_Information shown_
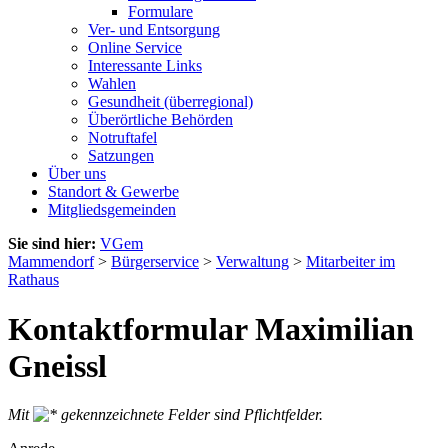
Formulare
Ver- und Entsorgung
Online Service
Interessante Links
Wahlen
Gesundheit (überregional)
Überörtliche Behörden
Notruftafel
Satzungen
Über uns
Standort & Gewerbe
Mitgliedsgemeinden
Sie sind hier:
VGem
Mammendorf
>
Bürgerservice
>
Verwaltung
>
Mitarbeiter im
Rathaus
Kontaktformular Maximilian
Gneissl
Mit
gekennzeichnete Felder sind Pflichtfelder.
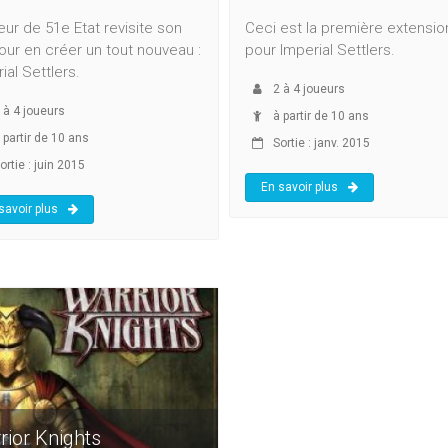
eur de 51e Etat revisite son
Ceci est la première extensio
our en créer un tout nouveau :
pour Imperial Settlers.
ial Settlers.
2
à
4
joueurs
à
4
joueurs
à partir de 10 ans
 partir de 10 ans
Sortie : janv. 2015
ortie : juin 2015
En savoir plus
savoir plus
rior Knights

_To-do item_
Leave out the pictures, and write out exactly the lines from the one containing "Interessante Links" through the last line of the listing, both included.

_Task answer_
Interessante Links
Wahlen
Gesundheit (überregional)
Überörtliche Behörden
Notruftafel
Satzungen
Über uns
Standort & Gewerbe
Mitgliedsgemeinden
Sie sind hier:
VGem
Mammendorf
>
Bürgerservice
>
Verwaltung
>
Mitarbeiter im
Rathaus
Kontaktformular Maximilian
Gneissl
Mit
gekennzeichnete Felder sind Pflichtfelder.
eur de 51e Etat revisite son
Ceci est la première extensio
our en créer un tout nouveau :
pour Imperial Settlers.
ial Settlers.
2
à
4
joueurs
à
4
joueurs
à partir de 10 ans
 partir de 10 ans
Sortie : janv. 2015
ortie : juin 2015
En savoir plus
savoir plus
rior Knights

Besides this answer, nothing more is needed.